## INPUT MATERIAL:

····················

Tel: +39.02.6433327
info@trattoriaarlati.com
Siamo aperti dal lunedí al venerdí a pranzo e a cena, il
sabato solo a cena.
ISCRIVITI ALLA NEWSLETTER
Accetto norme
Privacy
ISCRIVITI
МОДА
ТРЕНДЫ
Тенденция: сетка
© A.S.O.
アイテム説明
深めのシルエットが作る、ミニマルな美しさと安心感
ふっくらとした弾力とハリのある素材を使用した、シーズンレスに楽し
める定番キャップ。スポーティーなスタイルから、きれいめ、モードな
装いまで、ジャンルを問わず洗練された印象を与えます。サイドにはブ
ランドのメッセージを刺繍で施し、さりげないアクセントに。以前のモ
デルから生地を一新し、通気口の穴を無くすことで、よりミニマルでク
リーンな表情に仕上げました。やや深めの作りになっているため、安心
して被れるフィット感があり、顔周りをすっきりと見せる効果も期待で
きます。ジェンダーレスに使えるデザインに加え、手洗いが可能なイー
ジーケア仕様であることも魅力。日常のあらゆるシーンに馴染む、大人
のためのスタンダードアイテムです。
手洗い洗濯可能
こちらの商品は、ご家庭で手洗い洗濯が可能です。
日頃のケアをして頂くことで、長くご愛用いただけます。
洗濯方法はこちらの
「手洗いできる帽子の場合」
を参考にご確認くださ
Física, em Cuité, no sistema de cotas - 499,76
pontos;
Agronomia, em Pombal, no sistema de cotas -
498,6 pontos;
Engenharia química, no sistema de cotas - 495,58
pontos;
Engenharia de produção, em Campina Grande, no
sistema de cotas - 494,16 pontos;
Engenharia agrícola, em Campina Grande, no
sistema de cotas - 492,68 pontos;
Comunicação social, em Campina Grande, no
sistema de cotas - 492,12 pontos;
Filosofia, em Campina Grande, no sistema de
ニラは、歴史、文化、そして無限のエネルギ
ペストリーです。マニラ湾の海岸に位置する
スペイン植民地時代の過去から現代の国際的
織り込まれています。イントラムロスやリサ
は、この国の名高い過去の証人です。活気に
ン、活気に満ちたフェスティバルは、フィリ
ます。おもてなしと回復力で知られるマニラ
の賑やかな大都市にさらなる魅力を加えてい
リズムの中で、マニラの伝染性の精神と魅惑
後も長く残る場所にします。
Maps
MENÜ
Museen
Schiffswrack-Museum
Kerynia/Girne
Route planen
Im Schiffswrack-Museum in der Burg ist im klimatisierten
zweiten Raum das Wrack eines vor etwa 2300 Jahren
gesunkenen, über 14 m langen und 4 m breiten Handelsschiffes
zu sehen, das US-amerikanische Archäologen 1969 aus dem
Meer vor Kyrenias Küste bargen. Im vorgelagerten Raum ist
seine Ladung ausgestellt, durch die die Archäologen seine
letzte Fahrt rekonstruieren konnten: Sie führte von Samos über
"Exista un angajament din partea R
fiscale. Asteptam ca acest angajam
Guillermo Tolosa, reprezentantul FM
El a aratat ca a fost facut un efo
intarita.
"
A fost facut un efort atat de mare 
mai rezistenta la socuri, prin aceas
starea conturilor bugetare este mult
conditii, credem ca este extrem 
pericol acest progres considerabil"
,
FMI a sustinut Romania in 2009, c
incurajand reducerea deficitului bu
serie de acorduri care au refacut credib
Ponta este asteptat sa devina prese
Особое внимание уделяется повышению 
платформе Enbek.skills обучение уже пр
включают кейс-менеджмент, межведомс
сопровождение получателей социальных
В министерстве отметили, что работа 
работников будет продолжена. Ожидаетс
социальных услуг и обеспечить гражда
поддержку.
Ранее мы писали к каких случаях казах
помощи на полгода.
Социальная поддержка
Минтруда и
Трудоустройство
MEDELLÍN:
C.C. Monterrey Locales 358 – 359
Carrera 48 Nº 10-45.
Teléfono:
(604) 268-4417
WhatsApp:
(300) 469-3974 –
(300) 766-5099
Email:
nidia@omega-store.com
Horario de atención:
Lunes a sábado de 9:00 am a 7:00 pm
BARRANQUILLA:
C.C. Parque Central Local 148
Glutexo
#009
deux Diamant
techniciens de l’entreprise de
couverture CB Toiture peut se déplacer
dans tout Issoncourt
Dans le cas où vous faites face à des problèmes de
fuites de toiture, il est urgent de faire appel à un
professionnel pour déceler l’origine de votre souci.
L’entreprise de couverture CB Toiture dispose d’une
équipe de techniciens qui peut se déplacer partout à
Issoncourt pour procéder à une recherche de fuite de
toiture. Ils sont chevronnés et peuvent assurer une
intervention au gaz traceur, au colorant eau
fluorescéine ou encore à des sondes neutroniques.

····················

## PROBLEM DETAILS:
Count how many lines in the records contain the string "ISCRIVITI", with uppercase and lowercase counting as different, and reply with only that number.

## SOLUTION:
2